Мы рассмотрели формы, в которых может проявляться мигрень, и условия, при которых она может возникнуть. Большая часть этих сведений была известна Лайвингу, Говерсу и Хьюлингсу Джексону сто лет назад, и эти врачи – и прежде всего Лайвинг – высказали поразительные догадки не только о природе мигрени, но и о принципах работы головного мозга.
Этот классический метод – сбор и анализ клинических данных – в настоящее время отодвинут на задний план во многих отраслях медицины вследствие усовершенствования экспериментальных и инструментальных методов исследования. Эксперимент расчленяет и упрощает ради создания одинаковых условий каждого опыта и исключает все переменные, кроме одной, выбранной для наблюдения. Приложение таких методов к исследованию мигрени оказалось менее успешным, чем во многих других областях; тем не менее ученые продолжают питать надежду, что «причина» мигрени будет вот-вот раскрыта благодаря какому-то невиданному техническому «прорыву».

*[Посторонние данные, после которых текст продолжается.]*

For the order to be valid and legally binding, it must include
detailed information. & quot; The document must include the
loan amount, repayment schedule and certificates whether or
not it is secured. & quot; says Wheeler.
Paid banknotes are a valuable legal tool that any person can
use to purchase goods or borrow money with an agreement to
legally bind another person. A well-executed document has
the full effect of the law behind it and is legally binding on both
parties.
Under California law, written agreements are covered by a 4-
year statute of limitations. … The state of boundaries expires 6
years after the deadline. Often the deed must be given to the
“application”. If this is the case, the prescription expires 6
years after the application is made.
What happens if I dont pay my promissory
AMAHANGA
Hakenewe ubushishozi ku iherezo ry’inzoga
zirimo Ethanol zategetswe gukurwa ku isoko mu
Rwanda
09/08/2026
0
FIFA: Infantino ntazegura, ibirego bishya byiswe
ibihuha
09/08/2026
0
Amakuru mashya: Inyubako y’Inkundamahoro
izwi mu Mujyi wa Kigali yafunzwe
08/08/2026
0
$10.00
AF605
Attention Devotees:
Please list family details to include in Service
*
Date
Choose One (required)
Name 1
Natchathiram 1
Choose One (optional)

Страсть к выявлению какого-то одного фактора в патогенезе мигрени привела многих ученых к неоправданным экстраполяциям, к необоснованным выводам из полученных данных, к таким, например, утверждениям: мигрень возникает вследствие нарушений микроциркуляции (Сикутери); мигрень возникает вследствие гипоксии в активных областях головного мозга (Вольф); мигрень возникает при изменениях концентрации серотонина в крови и т. д.
Поиск единственного причинного фактора – фактора X – имеет шансы на успех в тех случаях, когда изучаемое событие имеет фиксированную форму и вызывается фиксированными детерминантами. Но сущность мигрени, как мы уже убедились, заключается в разнообразии ее форм и в разнообразии обстоятельств и условий, в которых она может возникнуть. Следовательно, несмотря на то, что один тип мигрени может сочетаться с фактором X, а другой – с фактором Y, с первого же взгляда представляется невозможным определить, что все приступы мигрени имеют одну и ту же этиологию.
Но здесь мы сталкиваемся с более фундаментальной проблемой, проистекающей из того факта, что мигрень не может считаться событием в нервной системе, происходящим спонтанно и без причины: приступ не может рассматриваться в отрыве от своих причин и следствий. В то же время физиологическое объяснение не может просветить нас относительно причин мигрени или относительно ее важности, как реакции или элемента поведения. Таким образом, логическое противоречие заключается в самом вопросе: в чем причина мигрени? Ибо мы требуем не одного объяснения или нескольких однотипных объяснений, но объяснений нескольких типов, каждый из которых имеет свою логику. Мы должны задать два вопроса: почему мигрень принимает именно такую, а не иную форму (формы) и почему она возникает, когда это происходит? Эти вопросы нельзя объединить. Это отчетливо понимал Лайвинг, который в свое давнее время, рассмотрев сосудистую теорию мигрени, сделал вывод:
«Никто не думает, будто гиперемия или анемия нервных центров является необходимым условием приступа чихания, смеха, рвоты или страха, и не воображает, будто такая гипотеза может способствовать нашему пониманию».
Все перечисленное является реакцией на что-то и не может быть объяснено без ссылок на этот факт. То же самое верно и в отношении мигрени, всех видов мигрени, включая те ее разновидности, которые возникают периодически, без всякой видимой связи с внешними условиями, ибо и такие случаи надо толковать в связи с каким-то внутренним событием или циклом в организме. Более того, мигрень не является просто неким физиологическим процессом; это совокупность симптомов в том, что касается пациента, и, следовательно, она требует описания в понятиях опыта.